[Linux-cluster] gfs2 v. zfs?

Steven Whitehouse swhiteho at redhat.com
Tue Jan 25 10:01:28 UTC 2011


Hi,

On Mon, 2011-01-24 at 20:37 -0800, Wendy Cheng wrote:
> Comments in-line ...
> 
> On Mon, Jan 24, 2011 at 6:55 PM, Jankowski, Chris
> <Chris.Jankowski at hp.com> wrote:
> > A few comments, which might contrast uses of GFS2 and XFS in enterprise class production environments:
> >
> > 1.
> > SAN snapshot is not a panacea, as it is only crash consistent and only within a single LUN.
> > If you have your data or database spread over multiple LUNs each with its own filesystem,
> > then you are on your own.
> 
> It depends on the SAN box. Some products have aggregate level
> snapshots that can contain multiple LUNs.
> 
> However, the argument here is correct; that is, SAN snaphost is not a
> panacea. Other than different SAN vendors may have different setup(s),
> snapshot restore could require specific knowledge of the filesystem
> involved (e.g. how the journal is replayed). So there are integration
> and test  efforts required for the restore to work well.
> 
> >
> > 2.
> > Therefore, we still need at least OS level (filesystem level) consistent backup
> > if the application itself does not provide a hot backup mechanism, which very few do.
> > The consistent filesystem level backup requires freeze and thaw commands.
> > XFS offers them, GFS2 does not.
> 
> I seem to see GFS2 having freeze/thaw patches in the past ? But for
> backup to work well, it requires more than freeze/thaw.
> 
Yes, GFS2 has freeze/thaw just like many local filesystems. It uses the
same interface. The main difference is that with GFS2 the freeze will
freeze all nodes when the freeze is run from a single node. The thaw
must be run from the same node which did the freeze.

Currently due to lack of supported cluster snapshots, SAN backup is our
suggested solution. Obviously there are some caveats with that, as
mentioned above.

> >
> > 3.
> > GFS2 provides only tar(1) as a backup mechanism.
> > Unfortunately, tar(1) does not cope efficiently with sparse files,
> > which many applications create.
> > As an exercise create a 10 TB sparse file with just one byte of non-null data at the end.
> > Then try to back it up to disk using tar(1).
> > The tar image will be correctly created, but it will take many, many hours.
> > Dump(8) would do the job in a blink, but is not available for GFS2 filesystem.
> > However, XFS does have XFS specific dump(8) command and will backup sparse files
> > efficiently.
> >
You don't need dump in order to do this (since dump reads directly from
the block device itself, that would be problematic on GFS/GFS2 anyway).
All that is required is a backup too which support the FIEMAP ioctl. I
don't know if that has made it into tar yet, I suspect probably not.

> > 4.
> > GFS2 is very convenient to use, as by its nature is clusterised.

= = = = =

GIVEN EXERCISE 1 =
Answer these questions about the mailing-list message on GFS2 and XFS:
(a) From which node must the GFS2 thaw be run?
(b) What backup solution is currently suggested, given the lack of supported cluster snapshots?
(c) Which ioctl must a backup tool support to handle sparse files without dump?

(Saved data entries)
= = = = =

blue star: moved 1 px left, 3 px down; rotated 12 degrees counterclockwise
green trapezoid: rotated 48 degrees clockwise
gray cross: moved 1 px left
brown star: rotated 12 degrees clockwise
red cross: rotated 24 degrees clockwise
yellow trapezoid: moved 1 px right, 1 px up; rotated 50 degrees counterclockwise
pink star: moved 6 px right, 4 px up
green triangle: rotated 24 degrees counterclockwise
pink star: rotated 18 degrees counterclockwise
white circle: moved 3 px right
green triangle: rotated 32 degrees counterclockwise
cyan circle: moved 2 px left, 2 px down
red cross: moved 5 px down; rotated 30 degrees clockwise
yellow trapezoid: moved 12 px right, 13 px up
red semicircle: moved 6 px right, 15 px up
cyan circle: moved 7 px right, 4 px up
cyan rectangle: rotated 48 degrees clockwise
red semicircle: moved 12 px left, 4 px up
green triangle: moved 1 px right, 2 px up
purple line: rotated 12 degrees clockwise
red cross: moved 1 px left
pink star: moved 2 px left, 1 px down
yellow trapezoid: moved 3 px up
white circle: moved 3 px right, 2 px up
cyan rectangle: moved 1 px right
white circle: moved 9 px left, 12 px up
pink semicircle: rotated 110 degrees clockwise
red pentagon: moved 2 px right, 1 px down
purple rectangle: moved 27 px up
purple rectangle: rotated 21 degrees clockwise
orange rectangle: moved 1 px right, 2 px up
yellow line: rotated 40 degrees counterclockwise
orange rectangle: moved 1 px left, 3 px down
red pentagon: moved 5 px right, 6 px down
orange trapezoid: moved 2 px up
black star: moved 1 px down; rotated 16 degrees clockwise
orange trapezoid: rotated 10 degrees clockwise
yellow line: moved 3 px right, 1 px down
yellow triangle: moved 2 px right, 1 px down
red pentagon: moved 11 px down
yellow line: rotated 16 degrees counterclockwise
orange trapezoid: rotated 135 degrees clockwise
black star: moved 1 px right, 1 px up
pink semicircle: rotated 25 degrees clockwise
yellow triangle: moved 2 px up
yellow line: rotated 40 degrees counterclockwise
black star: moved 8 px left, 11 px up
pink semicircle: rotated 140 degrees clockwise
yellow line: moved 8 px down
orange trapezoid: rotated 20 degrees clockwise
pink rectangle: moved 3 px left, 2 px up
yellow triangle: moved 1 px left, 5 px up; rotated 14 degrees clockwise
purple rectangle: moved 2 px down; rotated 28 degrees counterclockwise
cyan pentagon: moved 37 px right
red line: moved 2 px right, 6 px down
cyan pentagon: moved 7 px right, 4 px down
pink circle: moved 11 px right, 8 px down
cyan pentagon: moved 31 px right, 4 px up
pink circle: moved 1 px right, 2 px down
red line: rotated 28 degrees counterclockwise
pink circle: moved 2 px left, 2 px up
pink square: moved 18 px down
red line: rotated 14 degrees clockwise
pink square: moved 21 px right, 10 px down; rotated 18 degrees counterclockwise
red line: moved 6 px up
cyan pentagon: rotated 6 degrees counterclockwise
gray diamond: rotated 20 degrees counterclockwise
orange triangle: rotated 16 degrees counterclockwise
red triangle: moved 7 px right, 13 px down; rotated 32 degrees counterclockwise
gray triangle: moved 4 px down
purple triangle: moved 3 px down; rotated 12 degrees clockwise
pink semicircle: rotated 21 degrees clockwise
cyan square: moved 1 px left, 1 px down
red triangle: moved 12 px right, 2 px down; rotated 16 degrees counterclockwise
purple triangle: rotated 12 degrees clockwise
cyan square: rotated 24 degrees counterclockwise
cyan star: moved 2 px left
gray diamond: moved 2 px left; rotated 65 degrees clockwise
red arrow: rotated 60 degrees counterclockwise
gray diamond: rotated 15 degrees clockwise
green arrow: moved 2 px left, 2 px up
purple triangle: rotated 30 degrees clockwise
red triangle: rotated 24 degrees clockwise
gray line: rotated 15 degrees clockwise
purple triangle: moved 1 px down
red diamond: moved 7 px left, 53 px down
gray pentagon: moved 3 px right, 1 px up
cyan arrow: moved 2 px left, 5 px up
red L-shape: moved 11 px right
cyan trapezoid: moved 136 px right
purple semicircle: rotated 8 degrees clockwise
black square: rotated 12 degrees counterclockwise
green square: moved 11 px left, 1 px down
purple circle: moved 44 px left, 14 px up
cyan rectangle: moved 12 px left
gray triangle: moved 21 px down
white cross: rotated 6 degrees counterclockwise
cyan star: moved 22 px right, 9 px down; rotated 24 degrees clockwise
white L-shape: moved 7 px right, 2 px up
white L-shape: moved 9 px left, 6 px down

= = = = =

GIVEN EXERCISE 2 = Pull out each line of the records containing the word "diamond".

EXPECTED OUTPUT 1 =
(a) The same node that did the freeze.
(b) SAN backup.
(c) The FIEMAP ioctl.

EXPECTED OUTPUT 2 =
gray diamond: rotated 20 degrees counterclockwise
gray diamond: moved 2 px left; rotated 65 degrees clockwise
gray diamond: rotated 15 degrees clockwise
red diamond: moved 7 px left, 53 px down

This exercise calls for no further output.